Friday, September 5, 2008

Alberta Arts Day is tomorrow!


AMPA is excited for the inaugural Alberta Arts Day, happening tomorrow throughout Alberta, with a multitude of performances to take place at the Jubilee Auditorium in Calgary. AMPA will have a booth there from 10am to 3pm, so we hope you come by to chat us up and pick up some magazine samples.

Click here for schedule of events.

From the Alberta Arts Day website:

All Albertans are encouraged to participate in an arts event or activity on September 6 or plan their own celebration of the arts. One opportunity is to participate in the Alberta Arts Day BookCrossing Challenge. This challenge encourages Albertans to read books by Albertans, about Albertans or published by Albertans and then leave one for someone else to discover.

For more information on the Alberta Arts Day BookCrossing Challenge or other ideas and suggestions on how to celebrate on September 6, visit www.culture.alberta.ca/artsday

Southern Alberta Jubilee Auditorium is Celebration Central for Arts DayOn September 6, A free, family-friendly, all-day event is being held at the Southern Alberta Jubilee Auditorium in Calgary, with many talented artists from across the province performing and providing interactive experiences.

Learn from the best that Alberta has to offer, whether it's joining in on a hip hop choreography session or creating a unique presentation using the latest new media techniques.

Arts Day Gala AnnouncedIn the evening of Alberta Arts Day, a performance Gala and awards presentation takes the stage at the Southern Alberta Jubilee Auditorium. Tickets for this inaugural gala are available from Ticketmaster starting today at $15.00/ person ($7.50/person for groups of 10 or more).

The Gala is all about creative collisions, as you can see from the line-up:

Aboriginal Music Trio ‘Asani’ will be collaborating with aboriginal dance choreographer Troy Twigg

Alt-country act the Swiftys joins with hip hop group Dragon Fli Empire.

Dancers from Decidedly Jazz Danceworks team up with musicians from across Alberta

Dave Pearce will conduct Johanna Sillanpaa, John Wort Hannam and Kris Demeanor in collaboration with the Calgary Philharmonic Orchestra.

The evening will end with the Alberta Ballet performing new excerpts from Joni Mitchell’s The Fiddle and The Drum.

▶ **Data supplied**:
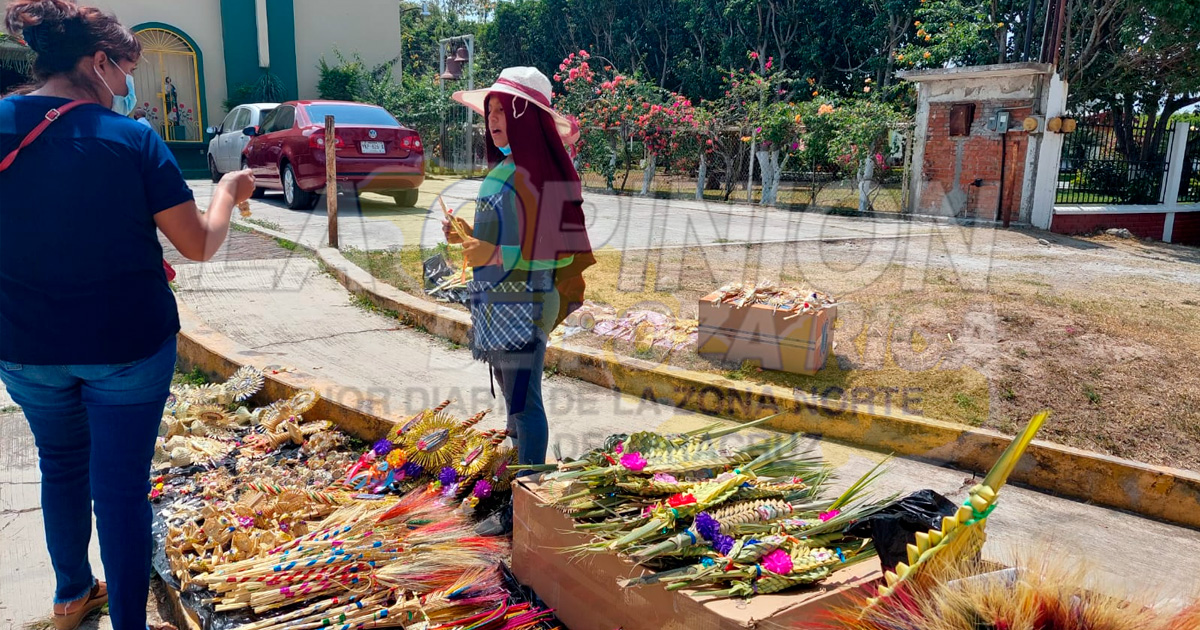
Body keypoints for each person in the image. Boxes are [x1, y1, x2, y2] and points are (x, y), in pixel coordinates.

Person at [0, 1, 255, 629]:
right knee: (119, 487)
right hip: (127, 345)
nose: (127, 86)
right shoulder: (132, 138)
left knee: (61, 464)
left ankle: (70, 596)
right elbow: (197, 244)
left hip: (25, 345)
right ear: (99, 63)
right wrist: (226, 192)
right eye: (127, 71)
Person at [446, 67, 594, 532]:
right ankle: (517, 485)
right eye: (489, 111)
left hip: (525, 304)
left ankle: (525, 508)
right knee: (514, 402)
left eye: (503, 110)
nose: (492, 119)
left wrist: (491, 252)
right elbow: (501, 235)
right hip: (500, 302)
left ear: (526, 118)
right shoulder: (504, 170)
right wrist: (468, 236)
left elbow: (544, 251)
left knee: (526, 404)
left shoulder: (536, 177)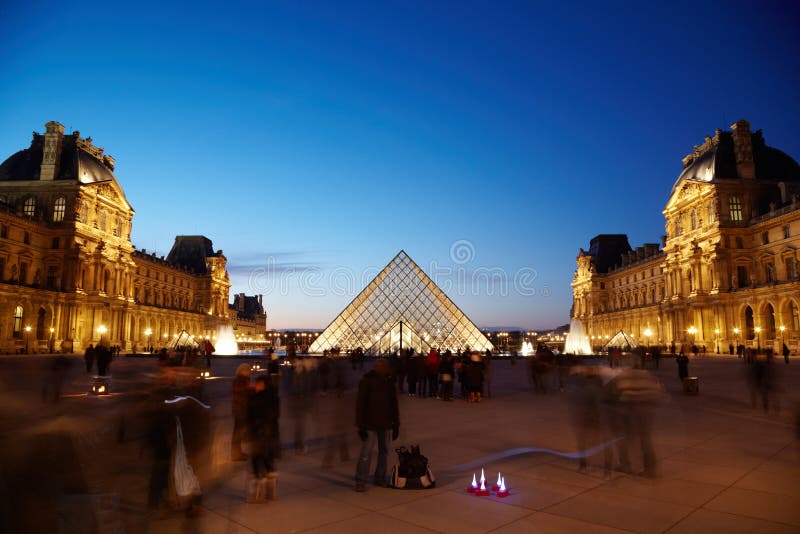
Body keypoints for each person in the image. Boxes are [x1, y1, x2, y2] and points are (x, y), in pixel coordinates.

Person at [354, 359, 399, 492]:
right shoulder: (367, 381)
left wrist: (396, 424)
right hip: (369, 423)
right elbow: (360, 403)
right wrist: (360, 425)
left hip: (385, 423)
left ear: (386, 368)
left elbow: (394, 404)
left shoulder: (389, 381)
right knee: (366, 452)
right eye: (378, 366)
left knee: (383, 452)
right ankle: (360, 480)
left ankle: (380, 478)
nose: (380, 368)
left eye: (383, 366)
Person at [245, 375, 280, 502]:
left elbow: (268, 416)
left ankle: (264, 490)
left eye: (259, 384)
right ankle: (262, 491)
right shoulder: (264, 397)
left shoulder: (264, 398)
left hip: (264, 435)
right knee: (261, 462)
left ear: (264, 384)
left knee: (262, 462)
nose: (256, 385)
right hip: (262, 435)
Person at [231, 364, 251, 461]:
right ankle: (235, 454)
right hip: (240, 410)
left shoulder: (244, 380)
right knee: (238, 433)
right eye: (247, 370)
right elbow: (238, 391)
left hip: (242, 409)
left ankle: (237, 452)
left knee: (239, 432)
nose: (249, 372)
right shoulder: (240, 380)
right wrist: (248, 388)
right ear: (242, 371)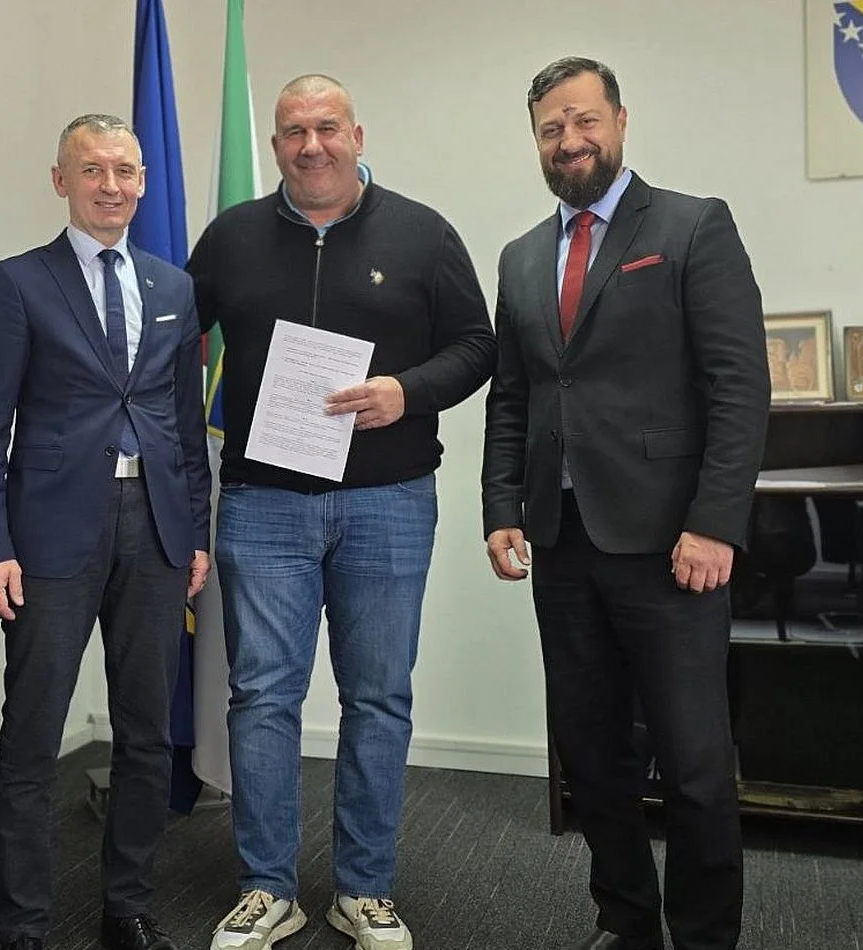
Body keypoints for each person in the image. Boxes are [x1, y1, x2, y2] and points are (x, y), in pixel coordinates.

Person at [189, 74, 496, 950]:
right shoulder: (231, 237)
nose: (311, 145)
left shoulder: (423, 233)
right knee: (261, 698)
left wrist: (408, 391)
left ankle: (364, 890)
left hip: (387, 502)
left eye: (327, 127)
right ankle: (266, 889)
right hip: (261, 504)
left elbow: (477, 346)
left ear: (357, 136)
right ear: (275, 145)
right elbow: (174, 344)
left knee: (377, 698)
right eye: (293, 131)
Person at [482, 57, 770, 950]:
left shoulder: (690, 225)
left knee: (692, 763)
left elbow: (738, 387)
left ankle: (704, 936)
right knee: (592, 757)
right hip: (561, 542)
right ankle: (626, 922)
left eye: (583, 120)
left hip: (669, 544)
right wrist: (500, 506)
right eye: (550, 128)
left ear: (618, 121)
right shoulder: (520, 257)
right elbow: (512, 395)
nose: (568, 140)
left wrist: (714, 522)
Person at [0, 114, 211, 950]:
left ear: (143, 181)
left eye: (125, 170)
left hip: (156, 531)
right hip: (47, 536)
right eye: (93, 169)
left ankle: (126, 908)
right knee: (33, 735)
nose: (112, 185)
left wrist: (195, 533)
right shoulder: (18, 282)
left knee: (147, 732)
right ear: (60, 180)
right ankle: (22, 926)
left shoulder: (172, 287)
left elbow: (183, 425)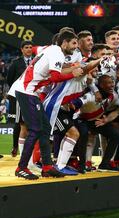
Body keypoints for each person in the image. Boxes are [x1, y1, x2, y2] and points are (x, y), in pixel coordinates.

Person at [10, 30, 83, 179]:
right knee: (36, 129)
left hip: (29, 90)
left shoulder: (51, 49)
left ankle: (48, 167)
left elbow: (57, 70)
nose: (76, 47)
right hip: (26, 90)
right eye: (74, 43)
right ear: (64, 43)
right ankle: (21, 167)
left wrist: (72, 68)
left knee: (45, 128)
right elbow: (56, 76)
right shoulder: (57, 52)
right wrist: (73, 73)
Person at [6, 40, 34, 157]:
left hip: (33, 96)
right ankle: (15, 146)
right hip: (19, 96)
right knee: (19, 122)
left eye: (30, 47)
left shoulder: (36, 62)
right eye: (26, 47)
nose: (29, 49)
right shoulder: (16, 63)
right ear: (22, 49)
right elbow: (9, 79)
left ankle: (30, 151)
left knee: (31, 123)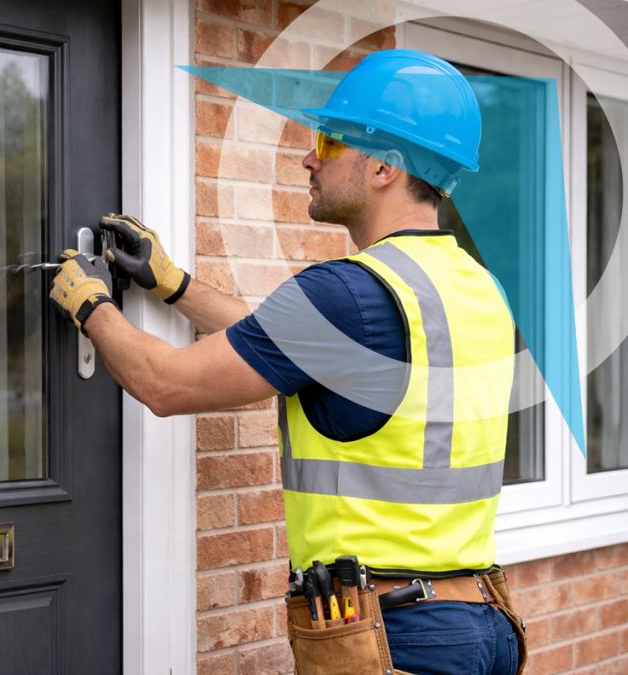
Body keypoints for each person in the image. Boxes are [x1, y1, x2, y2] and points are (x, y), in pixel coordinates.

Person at [48, 49, 526, 675]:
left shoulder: (346, 293)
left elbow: (163, 384)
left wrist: (92, 305)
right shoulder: (477, 288)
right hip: (481, 623)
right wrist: (174, 285)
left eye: (327, 142)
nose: (308, 157)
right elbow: (297, 346)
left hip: (397, 637)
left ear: (385, 166)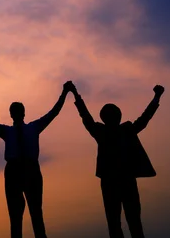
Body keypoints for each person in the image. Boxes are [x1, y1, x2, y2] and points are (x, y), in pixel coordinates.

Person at [0, 82, 72, 238]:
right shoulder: (11, 131)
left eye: (17, 111)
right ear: (13, 114)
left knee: (35, 212)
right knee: (16, 215)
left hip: (29, 169)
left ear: (21, 113)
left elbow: (54, 112)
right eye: (15, 111)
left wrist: (65, 92)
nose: (16, 113)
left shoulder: (32, 127)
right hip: (14, 171)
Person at [69, 83, 163, 238]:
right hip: (120, 181)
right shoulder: (119, 131)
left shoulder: (108, 131)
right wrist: (157, 96)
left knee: (119, 224)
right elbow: (145, 118)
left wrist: (75, 94)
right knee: (128, 223)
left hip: (117, 181)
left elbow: (85, 116)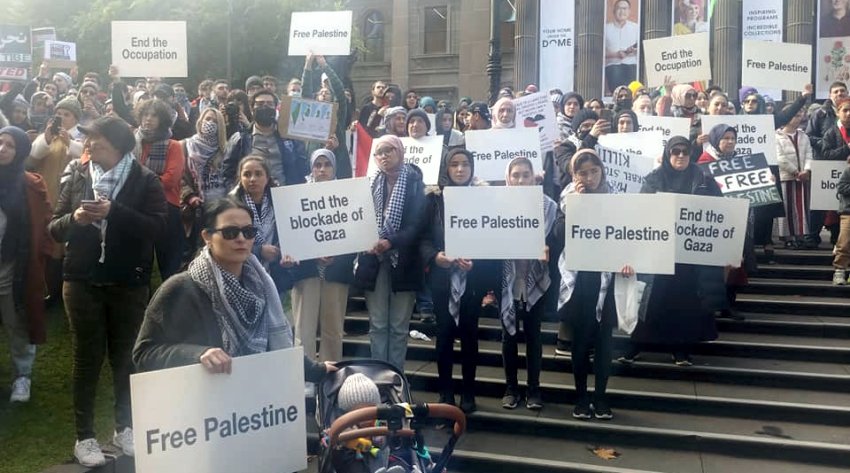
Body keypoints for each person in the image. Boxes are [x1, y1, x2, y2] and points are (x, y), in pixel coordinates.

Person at [49, 116, 167, 467]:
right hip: (81, 280)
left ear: (117, 146)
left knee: (125, 358)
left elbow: (158, 228)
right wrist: (76, 220)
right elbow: (55, 228)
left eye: (96, 142)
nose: (87, 147)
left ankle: (125, 426)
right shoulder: (79, 173)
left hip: (128, 282)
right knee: (87, 359)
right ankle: (84, 436)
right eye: (88, 141)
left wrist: (114, 212)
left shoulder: (145, 180)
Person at [132, 197, 333, 377]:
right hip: (205, 408)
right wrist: (198, 355)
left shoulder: (262, 286)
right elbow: (144, 354)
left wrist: (320, 370)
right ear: (207, 237)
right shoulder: (180, 289)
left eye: (248, 231)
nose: (241, 239)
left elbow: (280, 348)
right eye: (230, 232)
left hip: (257, 405)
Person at [621, 136, 723, 366]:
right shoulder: (654, 179)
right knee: (650, 301)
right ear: (667, 154)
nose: (680, 156)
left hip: (690, 257)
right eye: (675, 151)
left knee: (684, 302)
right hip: (657, 252)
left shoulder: (704, 179)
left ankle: (680, 350)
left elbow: (719, 215)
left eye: (684, 152)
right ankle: (636, 345)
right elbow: (640, 214)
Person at [420, 149, 499, 413]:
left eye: (465, 164)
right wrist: (435, 256)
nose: (460, 169)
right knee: (443, 335)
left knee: (469, 335)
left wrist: (476, 261)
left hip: (471, 281)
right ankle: (446, 393)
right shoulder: (433, 201)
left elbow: (491, 235)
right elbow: (424, 239)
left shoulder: (484, 199)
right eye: (454, 165)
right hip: (443, 279)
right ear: (447, 168)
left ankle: (468, 392)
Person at [558, 149, 633, 420]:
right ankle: (581, 397)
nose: (589, 177)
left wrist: (627, 260)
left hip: (609, 279)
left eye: (594, 171)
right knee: (579, 344)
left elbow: (628, 235)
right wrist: (578, 204)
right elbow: (559, 236)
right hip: (581, 281)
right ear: (574, 175)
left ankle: (600, 397)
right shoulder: (568, 199)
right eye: (582, 173)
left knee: (604, 344)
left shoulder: (618, 200)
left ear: (602, 171)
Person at [353, 135, 425, 371]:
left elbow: (417, 225)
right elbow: (356, 219)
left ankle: (395, 376)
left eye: (389, 151)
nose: (384, 156)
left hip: (404, 261)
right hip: (373, 261)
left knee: (398, 326)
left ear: (401, 152)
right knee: (378, 324)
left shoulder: (415, 182)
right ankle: (378, 374)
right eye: (379, 152)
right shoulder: (368, 183)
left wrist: (390, 242)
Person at [500, 157, 558, 411]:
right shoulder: (495, 205)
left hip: (535, 278)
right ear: (508, 178)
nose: (521, 179)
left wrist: (549, 249)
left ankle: (534, 389)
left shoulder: (549, 207)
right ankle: (511, 388)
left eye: (525, 174)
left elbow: (558, 241)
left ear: (534, 177)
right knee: (508, 337)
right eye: (516, 175)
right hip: (507, 280)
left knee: (534, 337)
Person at [288, 150, 355, 363]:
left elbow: (355, 231)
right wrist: (312, 254)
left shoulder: (347, 194)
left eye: (327, 164)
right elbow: (293, 231)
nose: (322, 169)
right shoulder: (298, 195)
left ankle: (332, 379)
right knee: (303, 329)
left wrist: (338, 255)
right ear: (311, 168)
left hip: (337, 271)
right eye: (318, 165)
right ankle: (304, 378)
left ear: (335, 168)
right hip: (306, 271)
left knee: (333, 330)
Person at [0, 127, 51, 403]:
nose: (2, 149)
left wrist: (40, 256)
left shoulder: (30, 184)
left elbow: (44, 222)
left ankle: (22, 375)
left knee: (16, 322)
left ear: (20, 150)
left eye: (9, 145)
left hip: (14, 270)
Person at [134, 99, 186, 281]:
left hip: (166, 207)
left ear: (162, 119)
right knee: (139, 259)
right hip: (137, 206)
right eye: (145, 114)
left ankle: (172, 298)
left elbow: (171, 180)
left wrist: (139, 181)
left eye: (154, 115)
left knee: (168, 261)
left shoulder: (174, 146)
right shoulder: (132, 142)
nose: (148, 119)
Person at [229, 156, 290, 295]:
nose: (252, 179)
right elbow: (228, 243)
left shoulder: (280, 202)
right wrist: (259, 251)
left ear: (267, 177)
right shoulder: (231, 206)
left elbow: (288, 235)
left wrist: (282, 253)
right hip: (242, 274)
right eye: (247, 174)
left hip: (275, 274)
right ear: (240, 178)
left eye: (258, 174)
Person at [222, 89, 308, 187]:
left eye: (269, 104)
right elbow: (227, 174)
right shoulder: (240, 139)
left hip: (285, 195)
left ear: (275, 108)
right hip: (251, 198)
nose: (265, 107)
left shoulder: (290, 139)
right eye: (260, 104)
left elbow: (303, 169)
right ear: (252, 108)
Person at [808, 81, 847, 245]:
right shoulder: (820, 112)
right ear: (830, 95)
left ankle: (837, 236)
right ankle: (812, 236)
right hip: (824, 163)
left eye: (842, 92)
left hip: (845, 164)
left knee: (840, 201)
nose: (839, 94)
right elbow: (809, 136)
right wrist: (826, 143)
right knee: (820, 203)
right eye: (836, 92)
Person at [302, 53, 353, 178]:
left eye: (327, 93)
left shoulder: (337, 115)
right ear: (316, 98)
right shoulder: (311, 115)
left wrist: (324, 65)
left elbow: (340, 92)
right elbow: (305, 93)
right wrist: (308, 64)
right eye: (321, 93)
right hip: (315, 170)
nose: (324, 94)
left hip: (339, 167)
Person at [775, 105, 813, 249]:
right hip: (786, 176)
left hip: (803, 177)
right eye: (793, 115)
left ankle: (801, 235)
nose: (796, 118)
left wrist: (807, 170)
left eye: (798, 115)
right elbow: (779, 158)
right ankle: (787, 236)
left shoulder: (803, 135)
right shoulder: (776, 136)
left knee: (802, 206)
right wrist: (795, 171)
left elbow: (809, 154)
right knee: (787, 207)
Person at [604, 0, 639, 94]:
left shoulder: (636, 28)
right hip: (613, 66)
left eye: (624, 8)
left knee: (632, 92)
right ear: (614, 11)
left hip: (632, 65)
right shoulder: (605, 29)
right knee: (618, 91)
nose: (622, 11)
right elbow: (599, 52)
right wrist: (615, 54)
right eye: (619, 8)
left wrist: (633, 50)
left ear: (629, 11)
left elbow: (642, 48)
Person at [832, 166, 850, 284]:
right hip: (848, 212)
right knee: (844, 242)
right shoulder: (848, 170)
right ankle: (839, 271)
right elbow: (841, 187)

▶ **Task to complete**:
Output the passage of the Alberta Arts Day post above, starting with "Alberta Arts Day is" and going on through "else to discover.", copied word for word.

▶ **Result of the exercise**:
Alberta Arts Day is tomorrow!


AMPA is excited for the inaugural Alberta Arts Day, happening tomorrow throughout Alberta, with a multitude of performances to take place at the Jubilee Auditorium in Calgary. AMPA will have a booth there from 10am to 3pm, so we hope you come by to chat us up and pick up some magazine samples.

Click here for schedule of events.

From the Alberta Arts Day website:

All Albertans are encouraged to participate in an arts event or activity on September 6 or plan their own celebration of the arts. One opportunity is to participate in the Alberta Arts Day BookCrossing Challenge. This challenge encourages Albertans to read books by Albertans, about Albertans or published by Albertans and then leave one for someone else to discover.